LAVORO | Decreto Legge n. 50/2022 (c.d. Decreto Aiuti) – Indennità una tantum 200 euro per i lavoratori dipendenti: messaggio INPS n. 2505/2022

Giu 22 2022
Francesco Cotini

Come noto, il DL n.50/2022 (c.d. Decreto Aiuti) ha previsto, tra l’altro, un’indennità una tantum di 200 euro destinata ai lavoratori dipendenti.

 

I destinatari della misura sono i lavoratori non titolari dei trattamenti di cui all’articolo 32 del DL 50/2022 e che hanno beneficiato – per almeno un mese nel primo quadrimestre 2022 – dell’esonero sulla quota dei contributi previdenziali per l’invalidità, la vecchiaia e i superstiti (IVS) a carico proprio carico di 0,8 punti percentuali (art. 1, comma 121, L. n. 234/2021).

 

L’indennità “…è riconosciuta per il tramite del datore di lavoro, con la retribuzione erogata nel mese di luglio 2022…”; “nel mese di luglio 2022, il credito maturato per effetto dell’erogazione dell’indennità […] è compensato attraverso la denuncia” UniEmens.

 

Facendo seguito al messaggio n. 2397/2022 (cfr. nostra informativa), l’INPS ha pubblicato lo scorso 21 giugno il messaggio n. 2505, in allegato, con il quale fornisce importanti precisazioni.
□ □ □
Consegna →
Prosegui il testo qui sopra sull'indennità una tantum di 200 euro per i lavoratori dipendenti, partendo dall'ultima frase riportata.

Dati da esaminare →
□ □ □
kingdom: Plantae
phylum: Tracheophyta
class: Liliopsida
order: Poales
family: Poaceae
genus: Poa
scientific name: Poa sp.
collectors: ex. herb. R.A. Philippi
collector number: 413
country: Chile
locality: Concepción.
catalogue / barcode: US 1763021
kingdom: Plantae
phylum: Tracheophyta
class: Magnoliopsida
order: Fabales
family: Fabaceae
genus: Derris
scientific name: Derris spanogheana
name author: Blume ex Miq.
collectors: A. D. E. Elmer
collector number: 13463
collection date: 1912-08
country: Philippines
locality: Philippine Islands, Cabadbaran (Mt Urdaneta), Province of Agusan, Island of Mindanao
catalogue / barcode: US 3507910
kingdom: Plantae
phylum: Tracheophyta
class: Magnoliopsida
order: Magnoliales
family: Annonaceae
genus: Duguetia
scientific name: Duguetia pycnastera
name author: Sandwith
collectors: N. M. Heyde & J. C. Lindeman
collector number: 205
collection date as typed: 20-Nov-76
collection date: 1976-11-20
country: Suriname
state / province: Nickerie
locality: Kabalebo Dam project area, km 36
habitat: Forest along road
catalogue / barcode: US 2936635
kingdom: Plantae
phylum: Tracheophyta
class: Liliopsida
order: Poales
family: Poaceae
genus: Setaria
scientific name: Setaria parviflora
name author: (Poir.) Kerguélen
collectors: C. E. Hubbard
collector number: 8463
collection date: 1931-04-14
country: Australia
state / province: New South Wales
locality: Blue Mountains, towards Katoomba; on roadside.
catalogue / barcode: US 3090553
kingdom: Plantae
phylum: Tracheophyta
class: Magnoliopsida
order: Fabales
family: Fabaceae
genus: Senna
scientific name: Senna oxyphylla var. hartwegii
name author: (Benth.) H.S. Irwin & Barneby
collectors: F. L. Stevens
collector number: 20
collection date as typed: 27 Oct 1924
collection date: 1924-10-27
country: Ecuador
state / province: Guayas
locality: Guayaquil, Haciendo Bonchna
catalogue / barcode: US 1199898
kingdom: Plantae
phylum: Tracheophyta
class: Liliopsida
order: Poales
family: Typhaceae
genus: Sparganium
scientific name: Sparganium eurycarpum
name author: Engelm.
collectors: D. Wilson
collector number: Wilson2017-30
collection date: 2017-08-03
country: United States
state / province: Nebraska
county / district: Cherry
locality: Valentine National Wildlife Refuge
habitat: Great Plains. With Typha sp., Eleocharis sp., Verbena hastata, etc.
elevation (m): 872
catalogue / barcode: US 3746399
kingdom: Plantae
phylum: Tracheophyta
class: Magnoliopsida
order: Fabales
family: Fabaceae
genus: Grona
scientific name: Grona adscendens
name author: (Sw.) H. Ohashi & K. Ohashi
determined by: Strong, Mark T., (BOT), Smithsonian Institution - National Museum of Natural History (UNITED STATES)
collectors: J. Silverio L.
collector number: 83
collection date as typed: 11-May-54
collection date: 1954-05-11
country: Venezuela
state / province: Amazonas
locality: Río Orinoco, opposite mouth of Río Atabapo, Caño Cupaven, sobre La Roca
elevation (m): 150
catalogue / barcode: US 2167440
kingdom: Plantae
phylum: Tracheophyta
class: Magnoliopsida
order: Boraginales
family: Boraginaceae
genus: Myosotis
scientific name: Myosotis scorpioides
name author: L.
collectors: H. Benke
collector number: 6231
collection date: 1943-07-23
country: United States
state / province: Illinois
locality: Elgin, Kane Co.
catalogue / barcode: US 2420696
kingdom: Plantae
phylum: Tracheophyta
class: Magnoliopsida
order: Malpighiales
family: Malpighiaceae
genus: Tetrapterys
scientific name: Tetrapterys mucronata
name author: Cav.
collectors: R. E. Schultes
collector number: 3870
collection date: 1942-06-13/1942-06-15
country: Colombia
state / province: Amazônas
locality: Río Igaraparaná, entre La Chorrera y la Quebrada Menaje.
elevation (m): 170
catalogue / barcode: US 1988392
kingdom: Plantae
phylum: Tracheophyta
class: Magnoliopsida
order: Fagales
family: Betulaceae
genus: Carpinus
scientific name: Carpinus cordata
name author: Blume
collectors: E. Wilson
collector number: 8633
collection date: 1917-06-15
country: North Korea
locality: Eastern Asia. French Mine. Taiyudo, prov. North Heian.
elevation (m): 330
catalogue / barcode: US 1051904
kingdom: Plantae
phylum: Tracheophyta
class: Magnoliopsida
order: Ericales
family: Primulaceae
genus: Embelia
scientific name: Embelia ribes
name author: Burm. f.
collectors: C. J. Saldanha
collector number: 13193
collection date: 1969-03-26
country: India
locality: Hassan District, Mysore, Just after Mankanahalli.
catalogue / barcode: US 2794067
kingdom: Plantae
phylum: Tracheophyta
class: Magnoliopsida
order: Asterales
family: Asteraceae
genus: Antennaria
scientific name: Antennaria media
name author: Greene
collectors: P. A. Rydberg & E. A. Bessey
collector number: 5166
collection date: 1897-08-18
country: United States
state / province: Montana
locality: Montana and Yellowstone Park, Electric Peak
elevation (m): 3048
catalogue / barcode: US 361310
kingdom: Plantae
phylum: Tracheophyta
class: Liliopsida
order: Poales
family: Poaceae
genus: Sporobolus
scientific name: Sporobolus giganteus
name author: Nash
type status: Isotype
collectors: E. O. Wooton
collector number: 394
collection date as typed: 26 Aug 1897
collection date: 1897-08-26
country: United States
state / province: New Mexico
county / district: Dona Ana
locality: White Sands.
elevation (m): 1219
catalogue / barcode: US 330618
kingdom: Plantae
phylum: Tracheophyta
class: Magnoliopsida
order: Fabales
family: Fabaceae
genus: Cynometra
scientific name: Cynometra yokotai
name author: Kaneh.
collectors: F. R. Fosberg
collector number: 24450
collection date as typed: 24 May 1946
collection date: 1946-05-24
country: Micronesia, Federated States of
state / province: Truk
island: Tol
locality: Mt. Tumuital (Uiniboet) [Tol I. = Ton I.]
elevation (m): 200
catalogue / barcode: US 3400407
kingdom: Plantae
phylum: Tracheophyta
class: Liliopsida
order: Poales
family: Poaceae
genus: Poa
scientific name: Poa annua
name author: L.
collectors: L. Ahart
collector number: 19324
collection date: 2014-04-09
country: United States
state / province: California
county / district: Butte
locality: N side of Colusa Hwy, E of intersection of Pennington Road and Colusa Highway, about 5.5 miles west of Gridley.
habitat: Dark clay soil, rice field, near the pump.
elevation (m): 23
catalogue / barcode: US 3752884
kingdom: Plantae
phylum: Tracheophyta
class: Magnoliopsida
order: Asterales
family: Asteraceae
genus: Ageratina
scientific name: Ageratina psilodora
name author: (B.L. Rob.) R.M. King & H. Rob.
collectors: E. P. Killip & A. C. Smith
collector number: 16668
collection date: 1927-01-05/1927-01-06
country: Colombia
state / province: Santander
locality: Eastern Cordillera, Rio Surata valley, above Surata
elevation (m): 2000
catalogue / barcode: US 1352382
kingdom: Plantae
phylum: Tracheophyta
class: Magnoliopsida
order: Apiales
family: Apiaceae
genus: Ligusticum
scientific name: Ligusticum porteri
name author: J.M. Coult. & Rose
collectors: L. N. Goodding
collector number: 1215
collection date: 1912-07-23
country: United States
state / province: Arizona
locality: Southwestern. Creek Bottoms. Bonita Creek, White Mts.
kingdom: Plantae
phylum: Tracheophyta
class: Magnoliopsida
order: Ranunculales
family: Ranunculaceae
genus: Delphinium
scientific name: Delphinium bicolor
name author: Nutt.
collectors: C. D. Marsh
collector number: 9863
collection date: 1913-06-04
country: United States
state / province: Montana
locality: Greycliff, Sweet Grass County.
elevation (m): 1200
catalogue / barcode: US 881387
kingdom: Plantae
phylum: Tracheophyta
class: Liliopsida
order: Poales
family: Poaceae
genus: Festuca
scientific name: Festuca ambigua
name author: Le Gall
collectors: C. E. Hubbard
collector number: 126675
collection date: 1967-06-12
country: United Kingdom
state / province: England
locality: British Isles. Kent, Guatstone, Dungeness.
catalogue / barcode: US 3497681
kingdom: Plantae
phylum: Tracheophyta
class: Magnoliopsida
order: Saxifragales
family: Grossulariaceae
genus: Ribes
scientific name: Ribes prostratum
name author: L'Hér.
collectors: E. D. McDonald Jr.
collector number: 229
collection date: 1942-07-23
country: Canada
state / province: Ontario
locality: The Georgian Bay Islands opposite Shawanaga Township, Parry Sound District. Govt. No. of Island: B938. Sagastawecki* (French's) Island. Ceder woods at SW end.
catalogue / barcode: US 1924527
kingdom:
□ □ □
Risultato →
 

In particolare, l’Istituto precisa quale sia “la retribuzione erogata nel mese di luglio 2022”, così come indicato nella predetta disposizione di legge.

 

In particolare, si chiarisce, d’intesa con il Ministero del Lavoro e delle politiche sociali, che la retribuzione nella quale riconoscere l’indennità da parte dei datori di lavoro è quella di competenza del mese di luglio 2022, oppure, in ragione dell’articolazione dei singoli rapporti di lavoro (ad esempio, part-time ciclici) o della previsione dei CCNL, quella erogata nel mese di luglio del corrente anno, seppure di competenza del mese di giugno 2022.

 

Il rapporto di lavoro, in ogni caso, deve sussistere nel mese di luglio 2022.

 

Stante il riferimento generale ai lavoratori dipendenti e al riconoscimento dell’indennità una tantum da parte dei datori di lavoro, la predetta indennità deve essere erogata, sussistendo il rapporto di lavoro a tempo determinato o indeterminato, nel mese di luglio del corrente anno e gli altri requisiti posti dal menzionato articolo 31, anche laddove la retribuzione di competenza di luglio 2022 (o giugno 2022, secondo quanto chiarito in precedenza) risulti azzerata in virtù di eventi tutelati (ad esempio, in ragione della sospensione del rapporto di lavoro per ammortizzatori sociali in costanza di rapporto – CIGO/CIGS, FIS o Fondi di solidarietà, CISOA – o congedi).

 

Il messaggio, alla luce dei chiarimenti forniti, riporta infine le istruzioni operative aggiornate relative alla modalità di esposizione nell’Uniemens dei dati relativi al conguaglio dell’indennità una tantum.